# how much is feathers?



## MeanneyFids (Aug 24, 2010)

dally's skinny bird VS poofy!

skinny bird:










poofy:










and for fun, some new flight shots


----------



## Lucky Duck (Jul 23, 2011)

So adorable!!! I love the poofy picture and the flight shots are great.


----------



## lperry82 (Aug 2, 2010)

Lol i agree the poofy picture is just so adorable


----------



## mistty002 (Dec 21, 2007)

Beautiful girl  
And what a brilliant flight pics


----------



## geenz (Apr 4, 2011)

I loooooooove all your flight shots! They are always such lovely photos  Of course Dally is such a lovely subject to photograph


----------



## JaspersMomma (Dec 11, 2008)

Very pretty! She looks almost as tiny as Jezebelle. ^-^


----------



## Jojo_Circus (May 20, 2011)

those flight pictures are so cool what setting was ur camera on to take those?


----------



## This'll Do (Jun 24, 2011)

Awww, the poofy pic is just too much cute! Even her little cheek patches are puffed out!

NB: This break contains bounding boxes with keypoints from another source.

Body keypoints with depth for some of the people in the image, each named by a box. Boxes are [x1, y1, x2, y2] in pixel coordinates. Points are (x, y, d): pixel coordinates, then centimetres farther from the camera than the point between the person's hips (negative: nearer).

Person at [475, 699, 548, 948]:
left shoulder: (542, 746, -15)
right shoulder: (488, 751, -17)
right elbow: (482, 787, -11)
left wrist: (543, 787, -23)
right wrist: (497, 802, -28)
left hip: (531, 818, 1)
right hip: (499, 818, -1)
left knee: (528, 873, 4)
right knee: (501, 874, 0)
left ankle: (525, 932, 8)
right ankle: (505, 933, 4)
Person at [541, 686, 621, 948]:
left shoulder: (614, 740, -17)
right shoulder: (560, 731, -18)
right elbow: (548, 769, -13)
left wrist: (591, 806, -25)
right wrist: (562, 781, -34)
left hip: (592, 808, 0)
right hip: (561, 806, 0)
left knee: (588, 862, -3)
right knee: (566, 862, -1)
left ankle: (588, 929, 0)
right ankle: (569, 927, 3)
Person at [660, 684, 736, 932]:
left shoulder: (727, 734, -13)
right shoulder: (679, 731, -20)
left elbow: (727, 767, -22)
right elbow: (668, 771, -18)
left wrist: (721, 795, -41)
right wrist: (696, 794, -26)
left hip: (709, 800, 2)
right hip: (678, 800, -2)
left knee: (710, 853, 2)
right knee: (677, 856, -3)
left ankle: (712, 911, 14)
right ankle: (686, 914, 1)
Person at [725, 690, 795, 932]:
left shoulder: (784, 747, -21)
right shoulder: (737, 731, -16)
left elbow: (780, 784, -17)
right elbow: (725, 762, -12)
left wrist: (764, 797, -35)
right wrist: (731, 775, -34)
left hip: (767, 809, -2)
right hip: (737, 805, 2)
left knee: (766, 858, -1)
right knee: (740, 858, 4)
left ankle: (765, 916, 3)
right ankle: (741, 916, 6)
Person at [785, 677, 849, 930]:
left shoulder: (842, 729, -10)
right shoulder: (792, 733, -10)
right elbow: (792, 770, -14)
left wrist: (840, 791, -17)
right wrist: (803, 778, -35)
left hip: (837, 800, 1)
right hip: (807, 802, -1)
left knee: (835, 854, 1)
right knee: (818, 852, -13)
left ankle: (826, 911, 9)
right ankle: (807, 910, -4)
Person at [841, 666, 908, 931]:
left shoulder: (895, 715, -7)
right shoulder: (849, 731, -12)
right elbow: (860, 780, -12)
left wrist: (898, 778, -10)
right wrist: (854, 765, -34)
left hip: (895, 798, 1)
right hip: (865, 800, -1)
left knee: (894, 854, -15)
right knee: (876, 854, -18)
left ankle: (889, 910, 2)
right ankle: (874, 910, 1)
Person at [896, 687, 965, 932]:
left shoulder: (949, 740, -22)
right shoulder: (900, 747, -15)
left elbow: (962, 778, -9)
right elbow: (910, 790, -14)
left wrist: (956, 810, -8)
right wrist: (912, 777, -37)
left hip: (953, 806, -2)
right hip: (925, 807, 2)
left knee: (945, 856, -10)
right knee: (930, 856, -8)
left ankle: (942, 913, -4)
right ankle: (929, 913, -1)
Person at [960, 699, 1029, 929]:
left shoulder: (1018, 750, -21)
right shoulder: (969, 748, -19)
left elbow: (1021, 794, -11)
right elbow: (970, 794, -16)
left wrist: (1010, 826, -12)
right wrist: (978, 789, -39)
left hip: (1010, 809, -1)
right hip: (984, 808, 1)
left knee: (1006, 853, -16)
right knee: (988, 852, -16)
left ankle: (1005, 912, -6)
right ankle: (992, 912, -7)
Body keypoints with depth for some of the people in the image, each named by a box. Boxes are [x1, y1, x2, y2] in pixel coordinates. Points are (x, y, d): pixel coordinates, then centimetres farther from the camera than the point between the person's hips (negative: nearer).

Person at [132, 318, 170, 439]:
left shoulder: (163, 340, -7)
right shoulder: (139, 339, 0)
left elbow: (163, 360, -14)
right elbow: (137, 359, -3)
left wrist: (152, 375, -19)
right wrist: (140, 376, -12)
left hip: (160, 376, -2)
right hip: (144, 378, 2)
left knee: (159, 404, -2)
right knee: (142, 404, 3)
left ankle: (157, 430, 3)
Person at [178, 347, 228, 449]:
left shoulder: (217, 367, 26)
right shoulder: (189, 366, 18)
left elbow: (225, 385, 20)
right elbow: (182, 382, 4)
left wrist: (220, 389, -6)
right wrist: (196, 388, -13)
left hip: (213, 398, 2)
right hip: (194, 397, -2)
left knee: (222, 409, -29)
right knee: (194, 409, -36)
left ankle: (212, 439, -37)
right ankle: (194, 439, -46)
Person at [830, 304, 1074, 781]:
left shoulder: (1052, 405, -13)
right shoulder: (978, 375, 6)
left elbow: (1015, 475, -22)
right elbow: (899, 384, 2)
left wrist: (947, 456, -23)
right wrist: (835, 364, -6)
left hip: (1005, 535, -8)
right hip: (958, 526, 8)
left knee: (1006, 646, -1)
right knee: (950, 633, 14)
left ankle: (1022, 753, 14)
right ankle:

That second flight shot is a great one. And in the first one-- look at how it shows that her feathers are transparent; that is really neat.


----------



## MeanneyFids (Aug 24, 2010)

jojo
automatic setting with flash, but my camera automatically formats to close ups lol

this'll do
i love the fluffy cheeks


----------



## Blooming.lady (Apr 27, 2010)

the poofy pic is cuteee 

its cool when he is flying >W<


----------



## crinklepot (Nov 18, 2010)

I love Dally, she's just so cute! She looks so graceful in these flight shots


----------



## birdluv (Jul 31, 2007)

Those are great shots


----------



## DairyMay (Jun 18, 2011)

oh my gosh the fluffy picture is absolutely adorable!!!


----------



## KTyne (Apr 16, 2011)

These are super cute! Dally is super gorgeous, I love her pearls so much!


----------



## morla (Aug 15, 2011)

Woah! Awsome pictures of your bird!


----------



## MeanneyFids (Aug 24, 2010)

thanks guys


----------



## Lulu The Tiel (Apr 11, 2011)

I love looking at these! Dally makes photography a piece of cake. 


---
- Sent from my iPhone using Tapatalk


----------



## lperry82 (Aug 2, 2010)

Oh wow morla i think you need to resize your siggy as it far too big


----------